LIT 4334: The Golden Age of Children's Literature

Anthea the Feminist

on April 4, 2013 2:43pm

During my research for my final paper, I came across a great article on The Five Children and It entitled “E. Nesbit’s Psammead Trilogy: Reconfiguring Time, Nation and Gender” by Michelle Smith. Among her discussion of other social issues presented by the three books, Smith points out that Anthea’s incessant mothering of her siblings seems to be at odds with Nesbit’s personal “unconventional femininity.” As we discussed in class, Nesbit was an intelligent, socially involved woman, so the narrator’s assertion that Anthea was “meant to be a good housekeeper some day” seems awfully backwards (15).

 

Anthea in ten years. Well, this was 1902, probably five years.

Anthea in ten years. Well, this was 1902, probably five years.

Smith, however, argues that Anthea’s mothering is actually the source of her strength of character. I found this assertion convincing. She thinks the most clearly, has strong moral convictions and an empathetic temperament. She is the favorite of ‘the Lamb,’ which implies that her patience and quality of care are superior to her other siblings.

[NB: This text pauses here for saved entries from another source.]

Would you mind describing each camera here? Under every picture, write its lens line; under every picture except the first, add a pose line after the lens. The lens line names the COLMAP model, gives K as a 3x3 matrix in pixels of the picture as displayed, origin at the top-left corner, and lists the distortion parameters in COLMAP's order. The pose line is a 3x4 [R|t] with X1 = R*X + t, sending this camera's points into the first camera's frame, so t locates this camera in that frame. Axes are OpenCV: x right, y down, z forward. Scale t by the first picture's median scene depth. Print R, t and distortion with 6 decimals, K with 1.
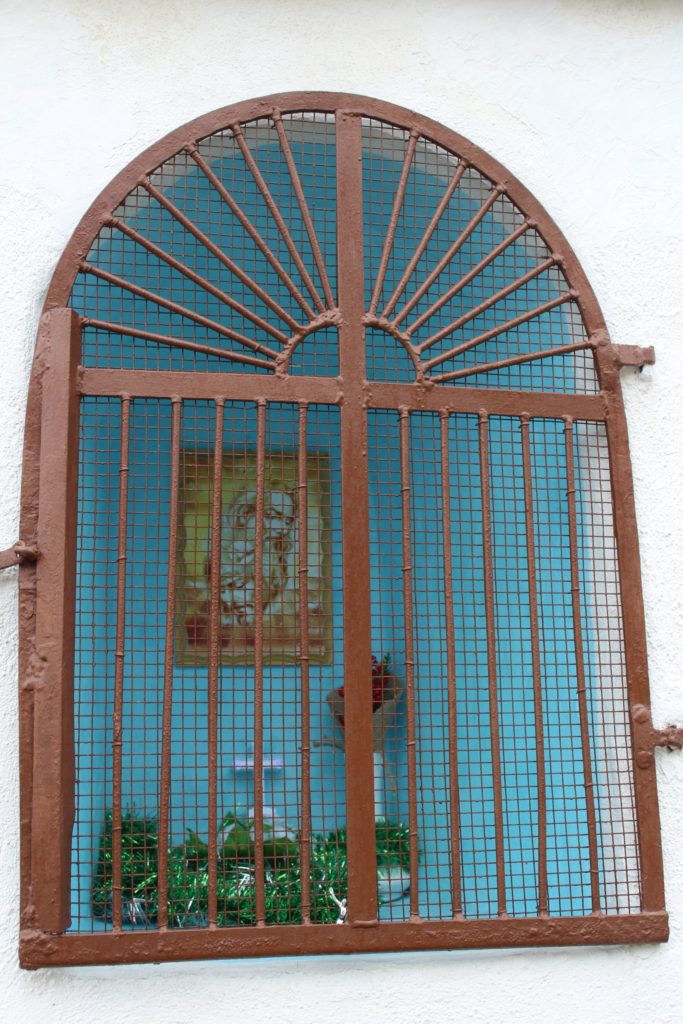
lens RADIAL K [[1348.1, 0, 341.1], [0, 1348.1, 509.6], [0, 0, 1]] dist [-0.054527, 0.000000]
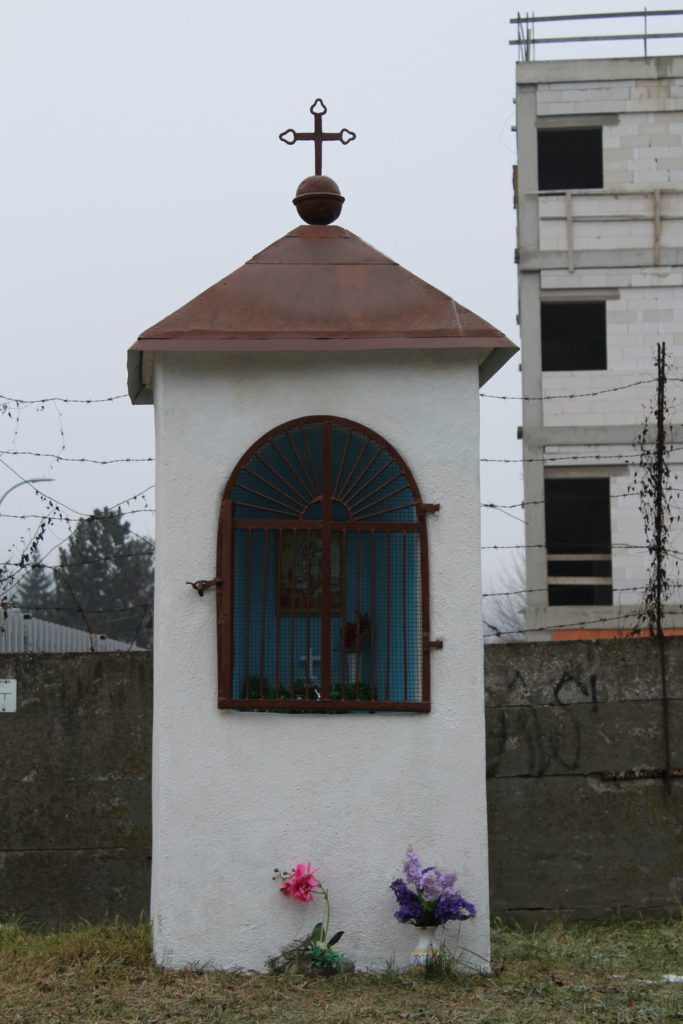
lens RADIAL K [[2441.7, 0, 335.8], [0, 2441.7, 514.6], [0, 0, 1]] dist [0.135940, 0.000000]
pose [[0.989332, 0.005580, -0.145575, 0.792618], [0.006231, 0.996731, 0.080549, -0.531507], [0.145548, -0.080597, 0.986063, -4.183744]]
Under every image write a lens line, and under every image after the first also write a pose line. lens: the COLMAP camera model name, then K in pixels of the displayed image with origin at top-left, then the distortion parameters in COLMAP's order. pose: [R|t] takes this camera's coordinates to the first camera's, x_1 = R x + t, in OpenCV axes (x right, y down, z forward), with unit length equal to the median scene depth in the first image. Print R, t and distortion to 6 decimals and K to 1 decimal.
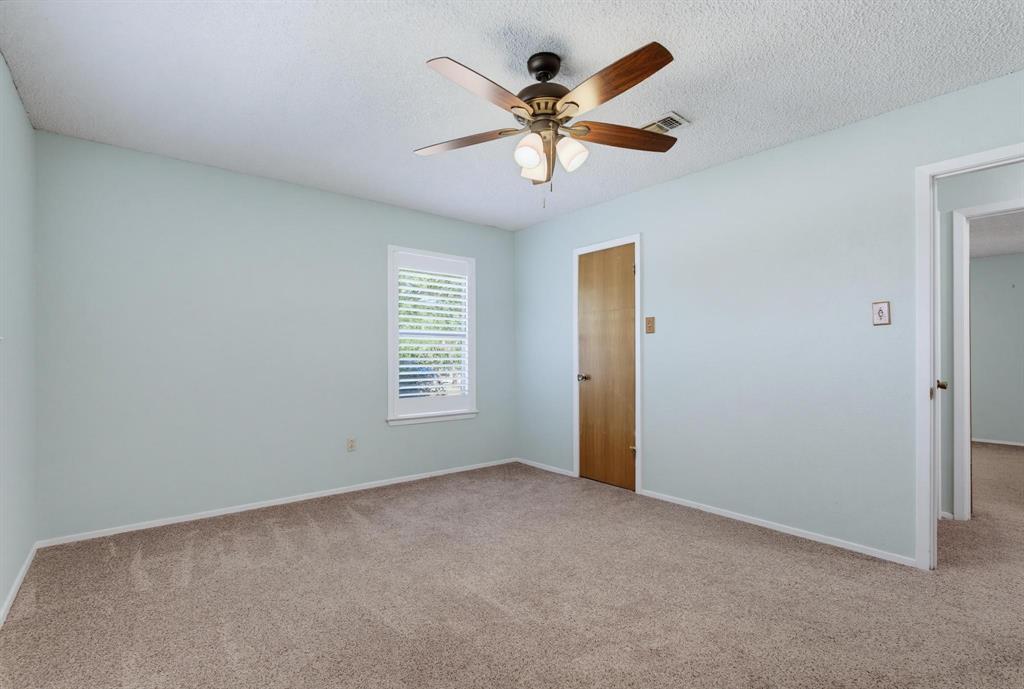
lens RADIAL K [[459.4, 0, 521.5], [0, 459.4, 349.6], [0, 0, 1]] dist [-0.012613, 0.000165]
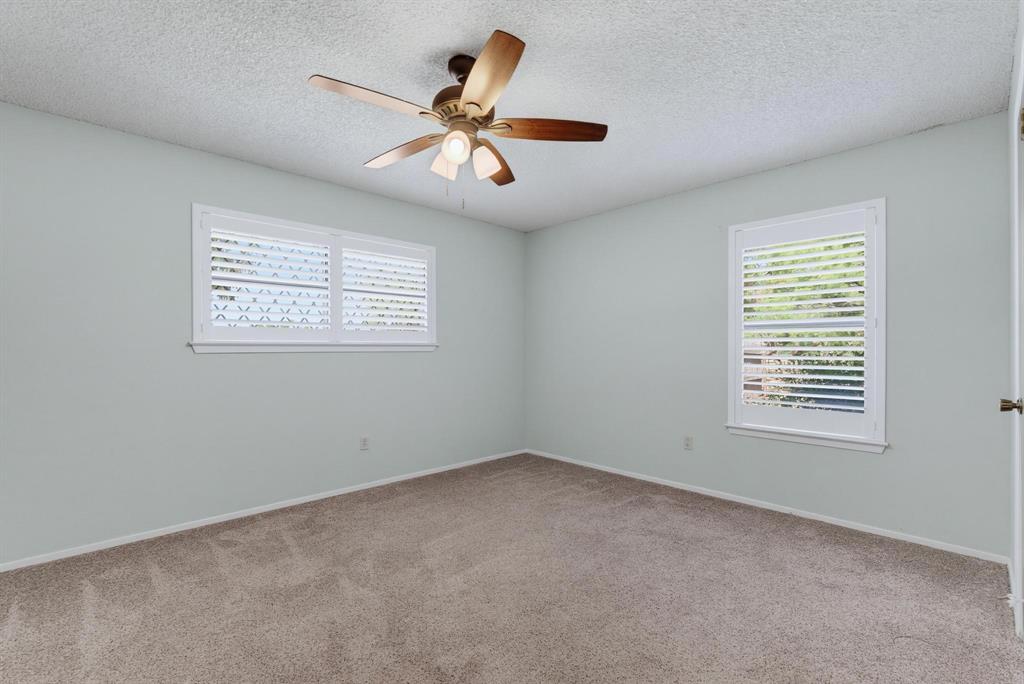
lens RADIAL K [[459.4, 0, 520.8], [0, 459.4, 347.2], [0, 0, 1]] dist [-0.012613, 0.000165]
pose [[0.082948, -0.005014, -0.996541, 0.675087], [0.005193, 0.999976, -0.004599, 0.005779], [0.996540, -0.004793, 0.082972, 0.655247]]
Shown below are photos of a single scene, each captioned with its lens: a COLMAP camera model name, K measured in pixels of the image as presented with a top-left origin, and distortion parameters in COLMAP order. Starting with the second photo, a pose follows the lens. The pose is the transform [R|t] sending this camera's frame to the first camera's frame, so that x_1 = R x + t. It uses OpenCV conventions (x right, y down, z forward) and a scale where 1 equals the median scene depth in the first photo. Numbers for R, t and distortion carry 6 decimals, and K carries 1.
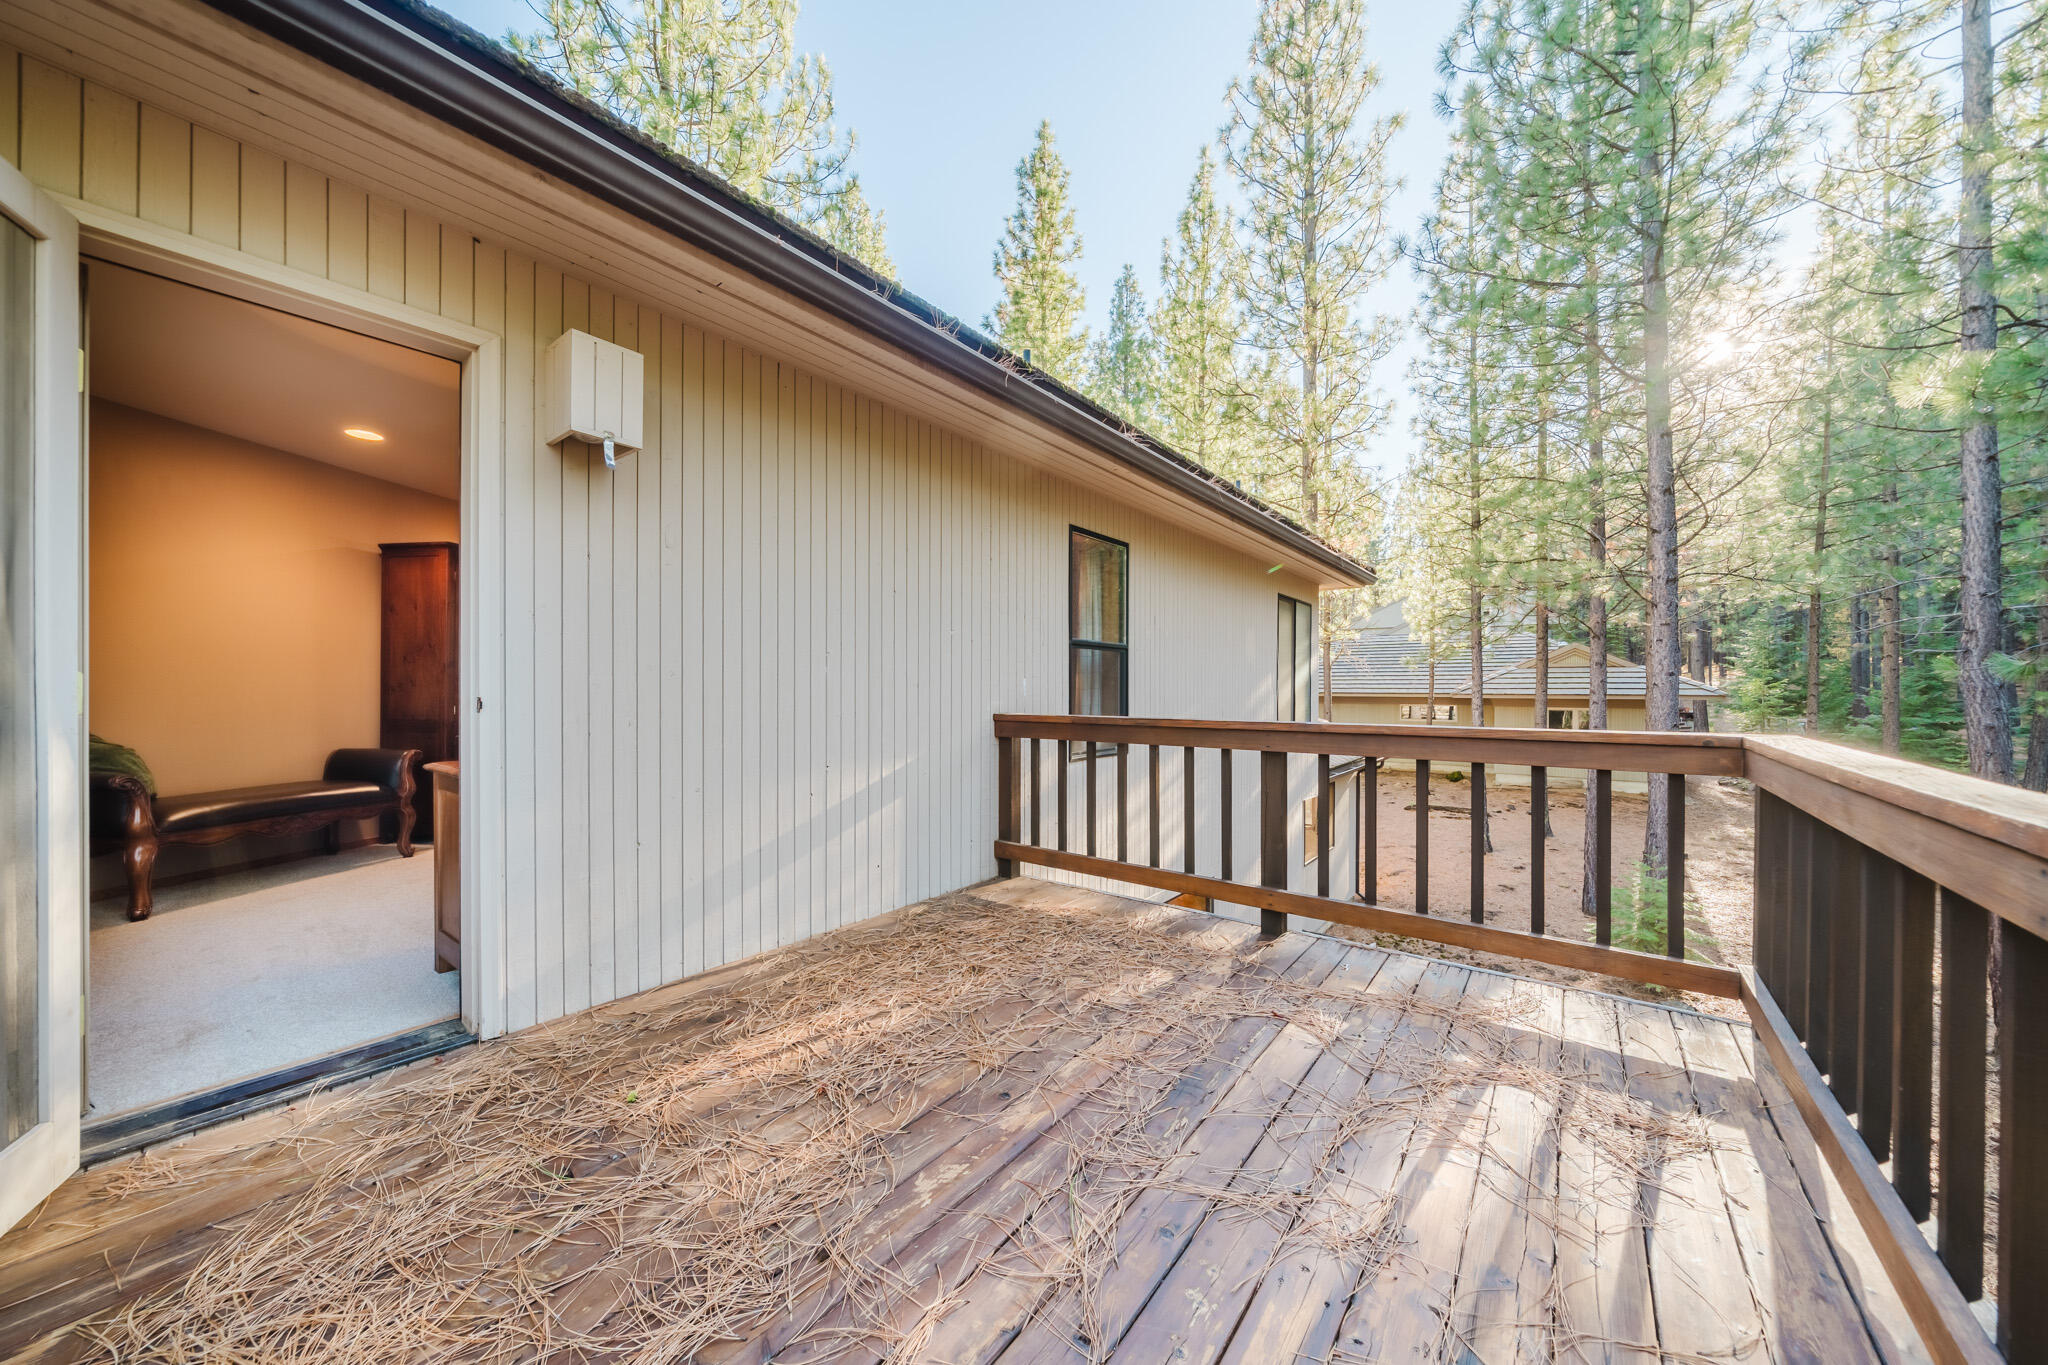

This hyper-feminine personality seems to encourage her siblings to rely on her, and she wastes no time in expressing her opinions on the right and moral path of action in each of their adventures. Being a child, she lacks complete responsibility, but she makes up for it in quick-wittedness. This mature temperament is not due to age – Anthea is actually younger than Cyril.

 

"Mom-substitute, what should we do?"

“Mom-substitute, what should we do?”

This “feminine shift in the parameters of heroism” allows Anthea to remain feminine and motherly while still being the hero. To me, this is extremely forward-thinking for a novel published in 1902. Feminism is by no means a recent development, but women who choose to cultivate femininity and domesticity, especially by being housekeepers like Anthea, do still suffer accusations of being anti-women. The more women who choose to become educated professionals, the more work we do towards bridging the divide, but this doesn’t mean that the 1950’s housewife aesthetic is inherently against the equality of women – it’s just a different lifestyle choice. This statement has become mostly accepted at present, but during Nesbit’s time, women were still working towards the right to vote: Nesbit’s display of a woman who was feminine and heroic without sacrificing for either was undoubtedly ahead of her time.